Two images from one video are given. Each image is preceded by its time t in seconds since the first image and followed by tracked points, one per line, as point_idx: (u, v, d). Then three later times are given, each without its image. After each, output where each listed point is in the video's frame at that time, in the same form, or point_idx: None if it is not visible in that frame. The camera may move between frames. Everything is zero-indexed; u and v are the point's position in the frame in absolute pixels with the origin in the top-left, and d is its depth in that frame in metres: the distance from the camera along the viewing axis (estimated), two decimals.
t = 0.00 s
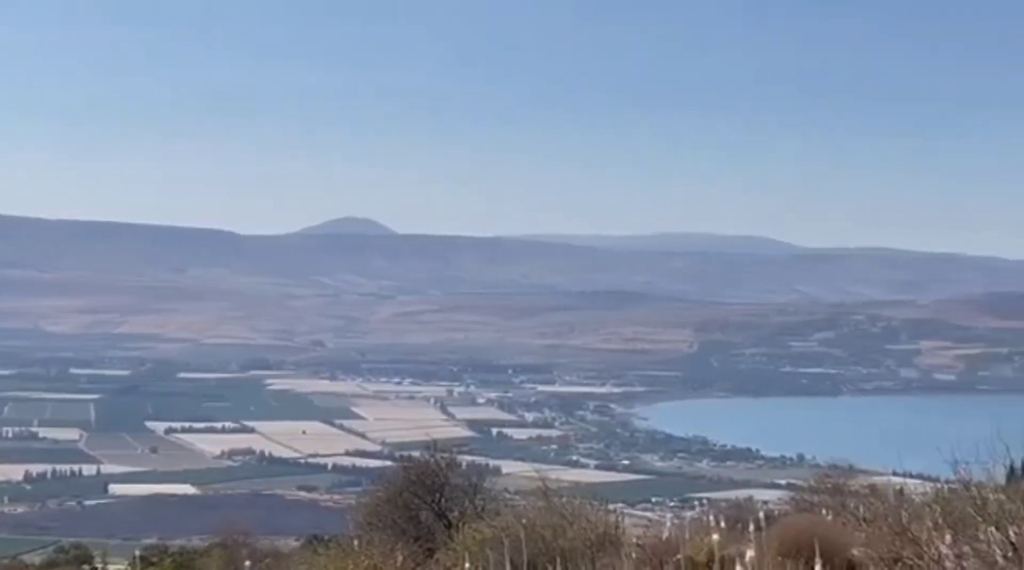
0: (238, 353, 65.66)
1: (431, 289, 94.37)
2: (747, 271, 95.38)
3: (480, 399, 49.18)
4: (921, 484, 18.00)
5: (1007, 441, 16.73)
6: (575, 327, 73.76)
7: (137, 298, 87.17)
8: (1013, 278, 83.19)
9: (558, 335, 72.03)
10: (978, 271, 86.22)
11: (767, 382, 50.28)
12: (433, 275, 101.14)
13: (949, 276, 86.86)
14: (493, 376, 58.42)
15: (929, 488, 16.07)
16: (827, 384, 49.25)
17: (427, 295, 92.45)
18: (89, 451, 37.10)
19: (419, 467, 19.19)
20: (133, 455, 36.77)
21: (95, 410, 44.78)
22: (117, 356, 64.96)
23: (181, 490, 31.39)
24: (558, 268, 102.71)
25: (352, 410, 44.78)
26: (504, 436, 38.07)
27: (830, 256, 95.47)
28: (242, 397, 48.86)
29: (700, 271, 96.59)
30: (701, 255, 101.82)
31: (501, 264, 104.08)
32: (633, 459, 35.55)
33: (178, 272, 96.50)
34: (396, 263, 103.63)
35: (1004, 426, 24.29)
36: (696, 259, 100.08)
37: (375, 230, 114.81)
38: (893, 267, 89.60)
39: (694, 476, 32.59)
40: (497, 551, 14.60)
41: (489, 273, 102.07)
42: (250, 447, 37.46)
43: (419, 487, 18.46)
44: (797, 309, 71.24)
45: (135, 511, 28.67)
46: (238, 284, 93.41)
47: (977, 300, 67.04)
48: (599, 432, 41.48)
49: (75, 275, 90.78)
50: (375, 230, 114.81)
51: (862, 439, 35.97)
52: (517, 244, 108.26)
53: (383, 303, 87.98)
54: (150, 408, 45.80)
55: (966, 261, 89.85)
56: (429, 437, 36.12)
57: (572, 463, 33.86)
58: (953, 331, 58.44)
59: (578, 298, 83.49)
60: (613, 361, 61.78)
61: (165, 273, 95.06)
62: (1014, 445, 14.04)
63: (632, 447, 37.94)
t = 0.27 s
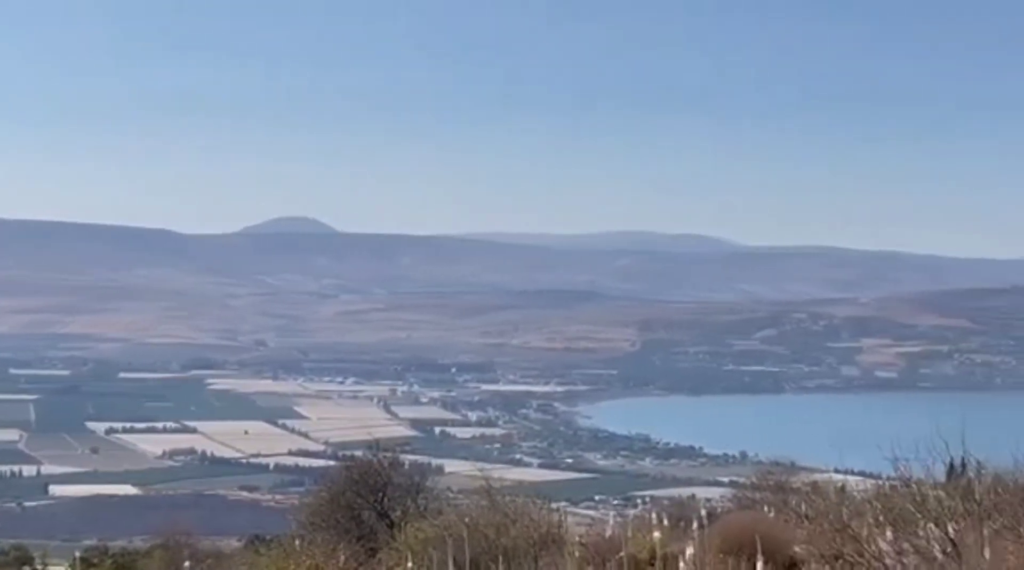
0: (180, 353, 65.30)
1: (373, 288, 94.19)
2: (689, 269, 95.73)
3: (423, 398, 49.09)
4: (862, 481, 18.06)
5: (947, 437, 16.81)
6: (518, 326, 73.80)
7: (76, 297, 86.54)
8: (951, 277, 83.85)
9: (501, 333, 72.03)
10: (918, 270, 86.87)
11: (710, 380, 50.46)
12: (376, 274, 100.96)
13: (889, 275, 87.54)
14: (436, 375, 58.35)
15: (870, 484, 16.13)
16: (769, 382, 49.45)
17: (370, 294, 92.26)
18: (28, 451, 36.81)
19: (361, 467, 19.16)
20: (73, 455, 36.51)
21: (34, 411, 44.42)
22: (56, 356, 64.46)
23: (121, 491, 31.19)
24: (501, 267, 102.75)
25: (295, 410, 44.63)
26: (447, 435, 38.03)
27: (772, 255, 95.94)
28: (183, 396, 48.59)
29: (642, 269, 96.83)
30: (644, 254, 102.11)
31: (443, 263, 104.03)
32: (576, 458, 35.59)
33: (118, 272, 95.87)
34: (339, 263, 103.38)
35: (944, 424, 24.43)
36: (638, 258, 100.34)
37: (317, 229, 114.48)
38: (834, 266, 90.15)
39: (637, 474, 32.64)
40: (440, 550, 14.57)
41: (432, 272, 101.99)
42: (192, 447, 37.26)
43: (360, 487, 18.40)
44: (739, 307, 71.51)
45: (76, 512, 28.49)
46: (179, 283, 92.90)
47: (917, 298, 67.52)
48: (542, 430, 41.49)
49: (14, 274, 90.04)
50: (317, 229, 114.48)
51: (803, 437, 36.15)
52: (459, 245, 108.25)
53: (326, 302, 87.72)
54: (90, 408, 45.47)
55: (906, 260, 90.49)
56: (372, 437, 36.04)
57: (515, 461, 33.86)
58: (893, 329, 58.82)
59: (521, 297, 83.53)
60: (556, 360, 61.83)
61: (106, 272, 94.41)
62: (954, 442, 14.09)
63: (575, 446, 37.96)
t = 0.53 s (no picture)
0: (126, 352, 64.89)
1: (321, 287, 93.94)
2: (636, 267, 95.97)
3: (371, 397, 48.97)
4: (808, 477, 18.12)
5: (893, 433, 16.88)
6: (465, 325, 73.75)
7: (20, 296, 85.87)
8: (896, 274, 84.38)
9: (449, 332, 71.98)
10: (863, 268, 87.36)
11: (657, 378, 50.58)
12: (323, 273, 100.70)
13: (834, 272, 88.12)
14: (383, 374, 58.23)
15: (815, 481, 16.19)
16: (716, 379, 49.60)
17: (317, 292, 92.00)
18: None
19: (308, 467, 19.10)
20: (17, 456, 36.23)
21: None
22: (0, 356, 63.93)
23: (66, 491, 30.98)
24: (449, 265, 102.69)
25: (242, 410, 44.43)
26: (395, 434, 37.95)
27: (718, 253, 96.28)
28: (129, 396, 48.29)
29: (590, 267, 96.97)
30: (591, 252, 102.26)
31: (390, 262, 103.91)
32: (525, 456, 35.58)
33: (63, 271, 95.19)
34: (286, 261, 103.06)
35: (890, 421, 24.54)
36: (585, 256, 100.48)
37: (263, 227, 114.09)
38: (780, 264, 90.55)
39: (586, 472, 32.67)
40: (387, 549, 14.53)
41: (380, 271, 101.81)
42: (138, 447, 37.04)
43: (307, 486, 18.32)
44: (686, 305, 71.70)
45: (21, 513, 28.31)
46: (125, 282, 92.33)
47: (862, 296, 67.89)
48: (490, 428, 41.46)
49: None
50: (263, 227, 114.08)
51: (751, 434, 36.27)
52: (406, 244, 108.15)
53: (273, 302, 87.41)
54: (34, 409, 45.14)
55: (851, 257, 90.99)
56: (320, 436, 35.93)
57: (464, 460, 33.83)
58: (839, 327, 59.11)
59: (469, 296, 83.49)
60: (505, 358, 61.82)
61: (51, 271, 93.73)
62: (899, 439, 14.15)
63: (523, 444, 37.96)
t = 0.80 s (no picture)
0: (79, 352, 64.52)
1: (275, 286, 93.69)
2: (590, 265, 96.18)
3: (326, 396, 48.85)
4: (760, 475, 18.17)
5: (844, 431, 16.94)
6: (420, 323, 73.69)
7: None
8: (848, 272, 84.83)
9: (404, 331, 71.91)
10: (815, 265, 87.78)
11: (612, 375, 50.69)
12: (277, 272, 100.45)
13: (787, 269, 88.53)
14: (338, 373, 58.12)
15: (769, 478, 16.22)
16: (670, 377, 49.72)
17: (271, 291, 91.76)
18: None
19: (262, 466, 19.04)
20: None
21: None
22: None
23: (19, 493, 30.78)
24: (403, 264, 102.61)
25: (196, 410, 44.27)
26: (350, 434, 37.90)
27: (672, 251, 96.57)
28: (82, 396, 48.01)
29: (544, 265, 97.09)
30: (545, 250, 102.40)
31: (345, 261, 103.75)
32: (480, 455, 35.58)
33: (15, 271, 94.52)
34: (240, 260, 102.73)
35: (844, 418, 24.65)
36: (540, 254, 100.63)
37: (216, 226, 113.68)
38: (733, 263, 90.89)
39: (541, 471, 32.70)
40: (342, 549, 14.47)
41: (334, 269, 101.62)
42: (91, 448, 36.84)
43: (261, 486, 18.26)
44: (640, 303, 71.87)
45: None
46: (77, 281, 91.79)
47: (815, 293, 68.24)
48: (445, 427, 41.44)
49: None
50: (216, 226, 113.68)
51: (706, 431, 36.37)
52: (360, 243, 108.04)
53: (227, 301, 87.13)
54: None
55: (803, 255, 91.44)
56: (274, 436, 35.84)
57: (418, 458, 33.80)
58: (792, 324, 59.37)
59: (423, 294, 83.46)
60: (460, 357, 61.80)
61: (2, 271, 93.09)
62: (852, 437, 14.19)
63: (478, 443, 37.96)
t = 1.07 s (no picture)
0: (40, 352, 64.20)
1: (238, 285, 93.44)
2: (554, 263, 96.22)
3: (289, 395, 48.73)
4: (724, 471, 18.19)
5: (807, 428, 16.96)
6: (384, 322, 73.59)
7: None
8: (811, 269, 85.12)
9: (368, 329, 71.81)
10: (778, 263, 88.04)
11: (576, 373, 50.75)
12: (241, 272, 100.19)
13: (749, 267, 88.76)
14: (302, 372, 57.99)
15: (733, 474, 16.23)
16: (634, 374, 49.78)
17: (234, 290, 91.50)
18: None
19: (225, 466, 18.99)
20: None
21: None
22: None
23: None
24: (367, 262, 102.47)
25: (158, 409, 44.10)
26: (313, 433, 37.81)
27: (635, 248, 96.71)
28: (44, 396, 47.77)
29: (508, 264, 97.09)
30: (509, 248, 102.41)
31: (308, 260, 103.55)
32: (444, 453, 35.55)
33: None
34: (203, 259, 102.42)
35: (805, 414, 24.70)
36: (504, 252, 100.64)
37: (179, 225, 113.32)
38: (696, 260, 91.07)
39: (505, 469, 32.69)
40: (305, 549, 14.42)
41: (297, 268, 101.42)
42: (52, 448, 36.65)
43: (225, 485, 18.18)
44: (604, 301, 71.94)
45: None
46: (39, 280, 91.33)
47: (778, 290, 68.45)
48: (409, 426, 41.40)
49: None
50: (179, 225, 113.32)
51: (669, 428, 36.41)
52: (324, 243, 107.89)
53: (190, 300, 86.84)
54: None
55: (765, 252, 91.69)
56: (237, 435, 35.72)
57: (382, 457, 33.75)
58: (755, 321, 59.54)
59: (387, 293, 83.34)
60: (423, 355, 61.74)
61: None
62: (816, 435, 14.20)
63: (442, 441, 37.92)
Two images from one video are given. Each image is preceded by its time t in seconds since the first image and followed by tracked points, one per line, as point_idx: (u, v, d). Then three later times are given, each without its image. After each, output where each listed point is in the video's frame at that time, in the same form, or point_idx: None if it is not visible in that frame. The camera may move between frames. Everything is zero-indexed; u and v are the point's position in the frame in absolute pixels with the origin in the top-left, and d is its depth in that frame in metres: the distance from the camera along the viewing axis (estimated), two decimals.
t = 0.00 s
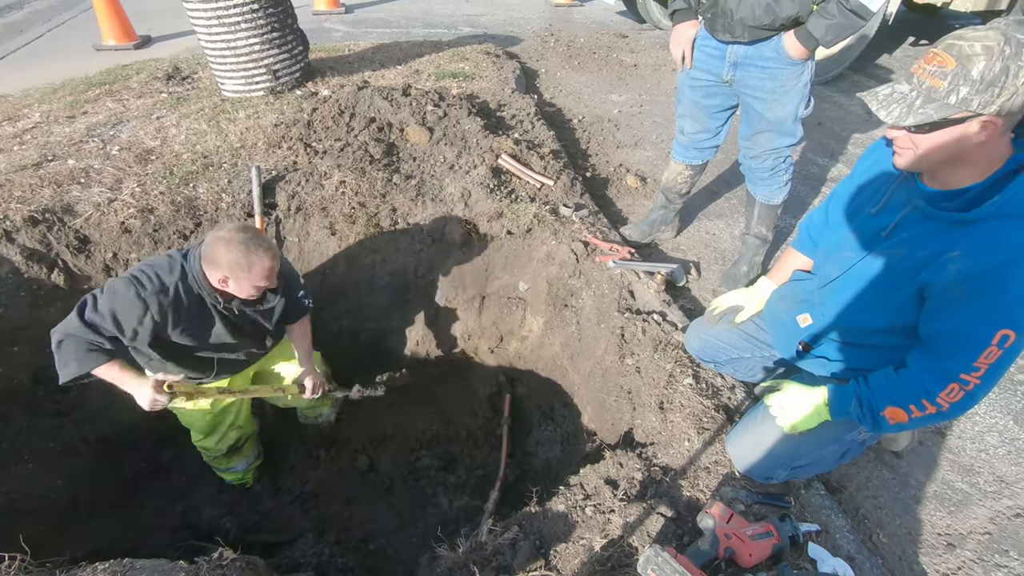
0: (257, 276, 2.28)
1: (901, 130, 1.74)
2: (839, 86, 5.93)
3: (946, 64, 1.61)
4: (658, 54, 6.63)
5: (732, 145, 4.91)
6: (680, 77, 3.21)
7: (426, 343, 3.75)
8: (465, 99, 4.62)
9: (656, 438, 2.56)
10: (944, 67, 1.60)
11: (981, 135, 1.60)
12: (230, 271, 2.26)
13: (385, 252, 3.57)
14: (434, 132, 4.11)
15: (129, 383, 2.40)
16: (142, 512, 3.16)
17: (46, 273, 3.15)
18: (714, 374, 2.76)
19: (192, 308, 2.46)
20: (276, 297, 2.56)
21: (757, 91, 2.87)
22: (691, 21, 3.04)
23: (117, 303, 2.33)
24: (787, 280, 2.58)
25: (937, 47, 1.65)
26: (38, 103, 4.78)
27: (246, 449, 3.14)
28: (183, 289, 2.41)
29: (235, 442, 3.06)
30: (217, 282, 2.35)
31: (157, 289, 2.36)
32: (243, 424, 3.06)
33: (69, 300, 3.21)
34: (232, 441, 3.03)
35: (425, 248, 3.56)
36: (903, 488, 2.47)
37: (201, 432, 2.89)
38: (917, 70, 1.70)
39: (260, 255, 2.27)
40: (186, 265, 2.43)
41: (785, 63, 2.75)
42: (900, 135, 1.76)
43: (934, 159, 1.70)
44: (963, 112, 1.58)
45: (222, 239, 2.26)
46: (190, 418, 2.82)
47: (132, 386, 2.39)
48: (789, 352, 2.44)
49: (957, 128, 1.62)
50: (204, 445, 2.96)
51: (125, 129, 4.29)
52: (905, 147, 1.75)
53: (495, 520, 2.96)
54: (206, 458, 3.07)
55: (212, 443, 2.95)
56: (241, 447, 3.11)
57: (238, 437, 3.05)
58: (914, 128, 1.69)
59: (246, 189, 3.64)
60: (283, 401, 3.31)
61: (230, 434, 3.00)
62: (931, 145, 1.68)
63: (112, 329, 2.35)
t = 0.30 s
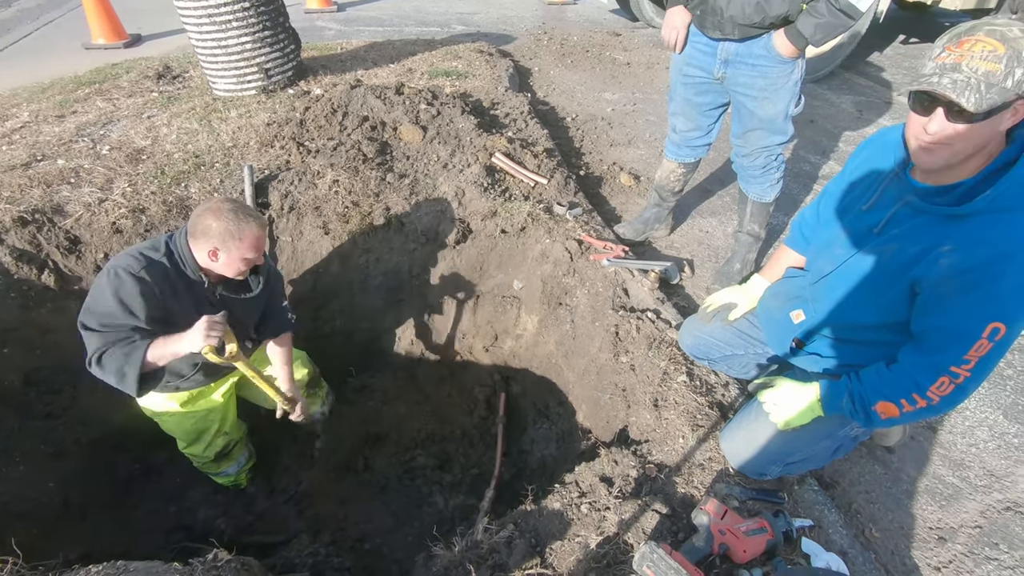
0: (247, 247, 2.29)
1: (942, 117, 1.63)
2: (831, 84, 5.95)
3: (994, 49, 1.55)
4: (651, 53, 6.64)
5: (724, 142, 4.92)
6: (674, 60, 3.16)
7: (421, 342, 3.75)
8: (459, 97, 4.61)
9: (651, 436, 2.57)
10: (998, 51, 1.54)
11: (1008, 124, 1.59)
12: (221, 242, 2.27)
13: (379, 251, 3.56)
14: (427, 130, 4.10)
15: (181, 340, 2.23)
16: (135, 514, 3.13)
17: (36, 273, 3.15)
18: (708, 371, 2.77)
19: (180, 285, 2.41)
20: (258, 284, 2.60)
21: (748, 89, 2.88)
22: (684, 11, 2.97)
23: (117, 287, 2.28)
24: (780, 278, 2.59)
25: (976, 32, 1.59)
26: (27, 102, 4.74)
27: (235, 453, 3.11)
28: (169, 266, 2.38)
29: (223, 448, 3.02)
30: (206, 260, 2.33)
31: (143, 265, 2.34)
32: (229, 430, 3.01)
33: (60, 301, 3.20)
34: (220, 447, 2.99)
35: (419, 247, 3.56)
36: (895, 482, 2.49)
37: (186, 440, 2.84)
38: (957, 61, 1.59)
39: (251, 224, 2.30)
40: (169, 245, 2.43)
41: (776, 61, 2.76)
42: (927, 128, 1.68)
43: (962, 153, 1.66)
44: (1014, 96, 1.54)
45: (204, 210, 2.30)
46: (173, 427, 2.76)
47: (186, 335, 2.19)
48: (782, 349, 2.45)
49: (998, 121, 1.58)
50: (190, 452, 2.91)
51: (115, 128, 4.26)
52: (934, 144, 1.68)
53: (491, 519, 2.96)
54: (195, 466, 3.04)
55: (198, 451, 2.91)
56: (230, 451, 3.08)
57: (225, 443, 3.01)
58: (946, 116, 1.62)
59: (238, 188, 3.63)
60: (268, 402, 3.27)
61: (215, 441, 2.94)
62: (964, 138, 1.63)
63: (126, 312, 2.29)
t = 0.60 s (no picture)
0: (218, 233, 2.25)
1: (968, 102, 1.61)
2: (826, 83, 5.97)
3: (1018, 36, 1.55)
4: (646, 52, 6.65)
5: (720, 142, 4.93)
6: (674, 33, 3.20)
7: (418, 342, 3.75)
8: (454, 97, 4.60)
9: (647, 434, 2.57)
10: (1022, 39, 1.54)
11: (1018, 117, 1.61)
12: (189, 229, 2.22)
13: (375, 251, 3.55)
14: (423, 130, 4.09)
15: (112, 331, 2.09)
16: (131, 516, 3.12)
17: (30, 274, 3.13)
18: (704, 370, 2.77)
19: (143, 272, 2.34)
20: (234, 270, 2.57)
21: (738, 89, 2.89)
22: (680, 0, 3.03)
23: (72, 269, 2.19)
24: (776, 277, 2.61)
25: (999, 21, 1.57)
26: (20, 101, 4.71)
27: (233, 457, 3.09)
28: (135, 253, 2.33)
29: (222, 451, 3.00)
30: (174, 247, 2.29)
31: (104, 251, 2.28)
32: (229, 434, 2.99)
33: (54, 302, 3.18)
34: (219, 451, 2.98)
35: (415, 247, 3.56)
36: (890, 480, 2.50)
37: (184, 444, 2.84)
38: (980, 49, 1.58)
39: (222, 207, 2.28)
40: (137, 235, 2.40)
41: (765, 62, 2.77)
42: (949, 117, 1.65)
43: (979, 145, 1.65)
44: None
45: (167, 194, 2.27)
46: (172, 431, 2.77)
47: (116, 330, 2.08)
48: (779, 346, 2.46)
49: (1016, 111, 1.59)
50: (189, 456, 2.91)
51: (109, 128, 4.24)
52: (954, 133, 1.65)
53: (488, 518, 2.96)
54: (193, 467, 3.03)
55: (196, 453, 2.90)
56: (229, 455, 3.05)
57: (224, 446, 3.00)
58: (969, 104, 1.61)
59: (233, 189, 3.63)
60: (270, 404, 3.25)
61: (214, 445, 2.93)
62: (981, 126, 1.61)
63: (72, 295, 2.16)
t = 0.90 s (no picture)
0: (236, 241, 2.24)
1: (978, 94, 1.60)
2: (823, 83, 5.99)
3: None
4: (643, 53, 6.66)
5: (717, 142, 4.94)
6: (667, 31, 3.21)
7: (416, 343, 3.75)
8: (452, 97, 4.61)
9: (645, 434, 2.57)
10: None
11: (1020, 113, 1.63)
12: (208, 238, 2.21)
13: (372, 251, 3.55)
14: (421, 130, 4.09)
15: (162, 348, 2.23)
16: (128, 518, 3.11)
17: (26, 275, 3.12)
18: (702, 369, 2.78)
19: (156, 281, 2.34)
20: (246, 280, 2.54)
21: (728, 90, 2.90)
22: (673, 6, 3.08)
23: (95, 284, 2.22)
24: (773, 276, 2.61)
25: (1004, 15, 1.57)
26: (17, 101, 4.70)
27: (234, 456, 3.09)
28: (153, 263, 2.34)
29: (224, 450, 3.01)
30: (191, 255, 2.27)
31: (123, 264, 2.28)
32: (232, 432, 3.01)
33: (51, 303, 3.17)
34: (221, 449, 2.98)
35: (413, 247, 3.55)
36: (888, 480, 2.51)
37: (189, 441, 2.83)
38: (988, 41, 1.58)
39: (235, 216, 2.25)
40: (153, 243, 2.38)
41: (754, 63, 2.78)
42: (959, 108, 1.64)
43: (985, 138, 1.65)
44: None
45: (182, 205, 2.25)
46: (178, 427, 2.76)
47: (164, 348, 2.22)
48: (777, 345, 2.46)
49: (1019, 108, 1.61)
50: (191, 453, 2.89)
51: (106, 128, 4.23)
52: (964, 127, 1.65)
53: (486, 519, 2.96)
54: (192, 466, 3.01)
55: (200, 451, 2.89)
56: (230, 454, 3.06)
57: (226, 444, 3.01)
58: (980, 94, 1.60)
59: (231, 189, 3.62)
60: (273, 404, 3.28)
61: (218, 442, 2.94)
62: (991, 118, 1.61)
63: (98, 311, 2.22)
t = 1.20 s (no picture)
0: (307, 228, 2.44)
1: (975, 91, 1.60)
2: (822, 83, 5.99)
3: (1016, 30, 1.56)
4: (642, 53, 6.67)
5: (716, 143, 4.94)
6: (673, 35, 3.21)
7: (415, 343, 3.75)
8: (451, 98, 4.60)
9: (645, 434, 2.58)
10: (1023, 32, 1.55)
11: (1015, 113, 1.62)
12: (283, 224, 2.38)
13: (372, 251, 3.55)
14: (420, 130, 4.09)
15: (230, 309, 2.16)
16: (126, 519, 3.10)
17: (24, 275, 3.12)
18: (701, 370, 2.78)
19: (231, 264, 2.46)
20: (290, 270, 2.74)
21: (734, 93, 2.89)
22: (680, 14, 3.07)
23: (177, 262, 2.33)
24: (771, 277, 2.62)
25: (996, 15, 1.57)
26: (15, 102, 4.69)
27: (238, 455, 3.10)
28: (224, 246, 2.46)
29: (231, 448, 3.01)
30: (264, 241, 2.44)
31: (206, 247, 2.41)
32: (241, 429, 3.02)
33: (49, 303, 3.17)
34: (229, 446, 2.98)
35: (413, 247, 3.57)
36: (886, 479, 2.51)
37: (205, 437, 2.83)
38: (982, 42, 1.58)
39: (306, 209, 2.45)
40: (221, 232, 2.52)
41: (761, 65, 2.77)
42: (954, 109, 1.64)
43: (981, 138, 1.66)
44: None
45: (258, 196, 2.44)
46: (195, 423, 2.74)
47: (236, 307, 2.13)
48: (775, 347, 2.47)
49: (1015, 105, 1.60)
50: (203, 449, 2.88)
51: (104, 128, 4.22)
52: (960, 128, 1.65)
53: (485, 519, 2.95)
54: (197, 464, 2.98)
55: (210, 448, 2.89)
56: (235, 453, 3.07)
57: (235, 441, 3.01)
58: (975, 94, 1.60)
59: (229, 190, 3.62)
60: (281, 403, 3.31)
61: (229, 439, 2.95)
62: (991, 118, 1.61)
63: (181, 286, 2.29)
=======
Your instructions – Using the entries above, output exactly the lines between the line holding "5: (724, 142, 4.92)" and the line holding "22: (684, 11, 2.97)", end lines included, and nothing more.

Your response –
5: (724, 142, 4.92)
6: (674, 60, 3.16)
7: (421, 342, 3.75)
8: (459, 97, 4.61)
9: (651, 436, 2.57)
10: (998, 51, 1.54)
11: (1008, 124, 1.59)
12: (221, 242, 2.27)
13: (379, 251, 3.56)
14: (427, 130, 4.10)
15: (181, 340, 2.23)
16: (135, 514, 3.13)
17: (36, 273, 3.15)
18: (708, 371, 2.77)
19: (180, 285, 2.41)
20: (258, 284, 2.60)
21: (748, 89, 2.88)
22: (684, 11, 2.97)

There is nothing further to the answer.